§ **WHAT IS EXPECTED**: Reproduce every record below exactly as written, but leave out any pictures.

(Saved entries)
---

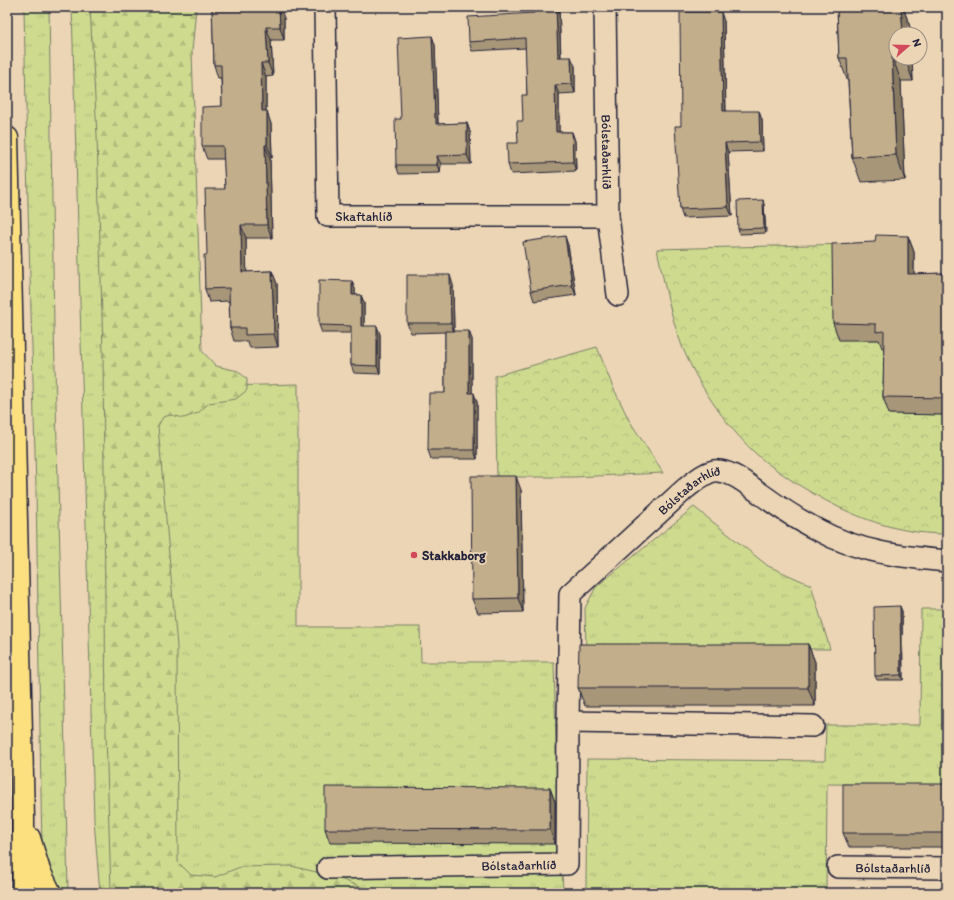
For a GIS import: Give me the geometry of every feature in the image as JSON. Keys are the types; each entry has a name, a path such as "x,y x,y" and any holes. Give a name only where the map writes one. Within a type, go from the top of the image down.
{"highway":[{"path":"7,138 23,820 23,893"},
{"path":"23,820 39,871 50,893"}],"street":[{"name":"Skaftahlíð","path":"325,7 328,216 608,216"},
{"name":"Bólstaðarhlíð","path":"605,7 608,216 618,295"},
{"name":"Bólstaðarhlíð","path":"328,868 567,864 570,594 701,476 717,471 732,474 784,510 819,531 857,547 896,556 947,561"},
{"path":"568,722 813,726"},
{"name":"Bólstaðarhlíð","path":"838,867 947,868"}],"green space":[{"path":"24,7 49,7 54,329 68,893 60,893 42,854 36,487"},
{"path":"72,7 180,7 194,387 298,384 298,627 420,627 421,662 554,662 557,786 563,891 579,893 100,893 94,820"},
{"path":"90,7 196,7 192,52 202,351 216,366 238,371 247,379 247,390 236,399 209,403 198,413 184,418 171,415 163,417 158,426 177,647 178,862 191,875 215,877 240,867 291,866 333,876 368,890 405,893 112,893 106,734 103,352 97,135"},
{"path":"888,243 839,339 882,340 890,348 889,414 947,415 947,534 905,530 848,512 794,482 753,451 742,440 712,402 688,360 674,322 657,249"},
{"path":"597,347 612,385 629,420 663,473 573,477 497,477 495,376"},
{"path":"694,507 768,566 811,585 830,649 586,649 585,608 596,587"},
{"path":"921,609 947,609 947,785 827,784 826,893 586,893 587,759 825,761 826,725 920,725"}],"building":[{"path":"212,7 279,7 280,27 266,27 268,63 261,63 262,111 267,111 267,145 265,145 267,225 241,225 242,272 272,271 274,334 245,335 245,328 230,328 229,288 205,289 204,255 207,255 205,189 225,189 223,146 202,146 202,107 222,106 221,65 214,65"},
{"path":"533,7 556,7 558,57 571,57 572,84 555,85 556,132 572,132 573,162 508,164 507,143 518,143 517,121 523,121 522,95 527,95 525,38 469,42 468,17 534,13"},
{"path":"837,7 901,7 902,26 888,26 888,66 892,66 896,155 852,157 847,58 839,58"},
{"path":"680,12 721,12 723,111 759,111 760,142 725,143 728,207 680,209 675,126 681,126"},
{"path":"432,36 436,124 467,123 467,155 437,156 437,165 396,165 395,119 401,119 398,38"},
{"path":"763,200 764,228 738,229 737,201"},
{"path":"876,235 908,236 908,274 947,273 947,398 883,397 884,331 876,332 876,324 833,323 832,244 875,242"},
{"path":"565,236 572,285 531,291 523,242"},
{"path":"407,275 450,275 451,323 407,323"},
{"path":"319,280 352,281 352,295 361,295 361,326 377,326 377,366 351,365 351,326 319,325"},
{"path":"445,331 469,331 469,393 474,393 474,450 428,450 429,393 445,393"},
{"path":"471,476 516,476 518,598 472,599"},
{"path":"900,606 901,675 875,676 874,607"},
{"path":"579,644 808,644 808,688 578,688"},
{"path":"843,784 947,784 947,833 843,833"},
{"path":"325,787 550,788 550,830 325,829"}],"place":[{"name":"Stakkaborg","path":"414,555"}]}
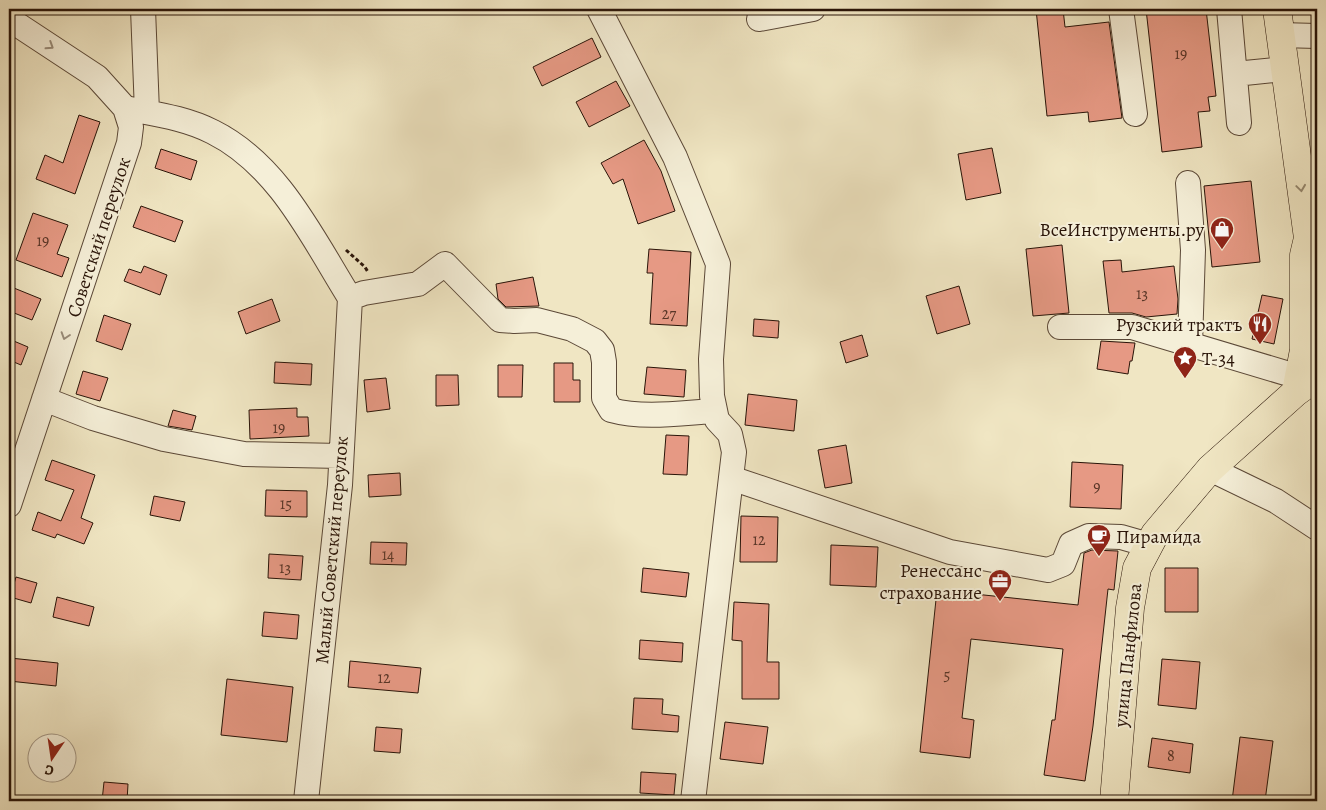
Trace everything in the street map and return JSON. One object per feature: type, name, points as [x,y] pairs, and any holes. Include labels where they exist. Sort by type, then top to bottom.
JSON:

---

§ **EXERCISE ANSWER**:
For a GIS import: Give me the geometry of every feature in the image as JSON. Keys are the types; each entry has a name, a path such as "x,y x,y" and any holes. Give a name only where the map writes one. Within a type, go from the top of the image down.
{"highway":[{"path":"7,138 23,820 23,893"},
{"path":"23,820 39,871 50,893"}],"street":[{"name":"Skaftahlíð","path":"325,7 328,216 608,216"},
{"name":"Bólstaðarhlíð","path":"605,7 608,216 618,295"},
{"name":"Bólstaðarhlíð","path":"328,868 567,864 570,594 701,476 717,471 732,474 784,510 819,531 857,547 896,556 947,561"},
{"path":"568,722 813,726"},
{"name":"Bólstaðarhlíð","path":"838,867 947,868"}],"green space":[{"path":"24,7 49,7 54,329 68,893 60,893 42,854 36,487"},
{"path":"72,7 180,7 194,387 298,384 298,627 420,627 421,662 554,662 557,786 563,891 579,893 100,893 94,820"},
{"path":"90,7 196,7 192,52 202,351 216,366 238,371 247,379 247,390 236,399 209,403 198,413 184,418 171,415 163,417 158,426 177,647 178,862 191,875 215,877 240,867 291,866 333,876 368,890 405,893 112,893 106,734 103,352 97,135"},
{"path":"888,243 839,339 882,340 890,348 889,414 947,415 947,534 905,530 848,512 794,482 753,451 742,440 712,402 688,360 674,322 657,249"},
{"path":"597,347 612,385 629,420 663,473 573,477 497,477 495,376"},
{"path":"694,507 768,566 811,585 830,649 586,649 585,608 596,587"},
{"path":"921,609 947,609 947,785 827,784 826,893 586,893 587,759 825,761 826,725 920,725"}],"building":[{"path":"212,7 279,7 280,27 266,27 268,63 261,63 262,111 267,111 267,145 265,145 267,225 241,225 242,272 272,271 274,334 245,335 245,328 230,328 229,288 205,289 204,255 207,255 205,189 225,189 223,146 202,146 202,107 222,106 221,65 214,65"},
{"path":"533,7 556,7 558,57 571,57 572,84 555,85 556,132 572,132 573,162 508,164 507,143 518,143 517,121 523,121 522,95 527,95 525,38 469,42 468,17 534,13"},
{"path":"837,7 901,7 902,26 888,26 888,66 892,66 896,155 852,157 847,58 839,58"},
{"path":"680,12 721,12 723,111 759,111 760,142 725,143 728,207 680,209 675,126 681,126"},
{"path":"432,36 436,124 467,123 467,155 437,156 437,165 396,165 395,119 401,119 398,38"},
{"path":"763,200 764,228 738,229 737,201"},
{"path":"876,235 908,236 908,274 947,273 947,398 883,397 884,331 876,332 876,324 833,323 832,244 875,242"},
{"path":"565,236 572,285 531,291 523,242"},
{"path":"407,275 450,275 451,323 407,323"},
{"path":"319,280 352,281 352,295 361,295 361,326 377,326 377,366 351,365 351,326 319,325"},
{"path":"445,331 469,331 469,393 474,393 474,450 428,450 429,393 445,393"},
{"path":"471,476 516,476 518,598 472,599"},
{"path":"900,606 901,675 875,676 874,607"},
{"path":"579,644 808,644 808,688 578,688"},
{"path":"843,784 947,784 947,833 843,833"},
{"path":"325,787 550,788 550,830 325,829"}],"place":[{"name":"Stakkaborg","path":"414,555"}]}
Trace everything in the street map and return JSON. One object per feature: type, name, points as [x,y] pairs, and any holes. Include labels where they exist. Sort by type, then top to bottom.
JSON:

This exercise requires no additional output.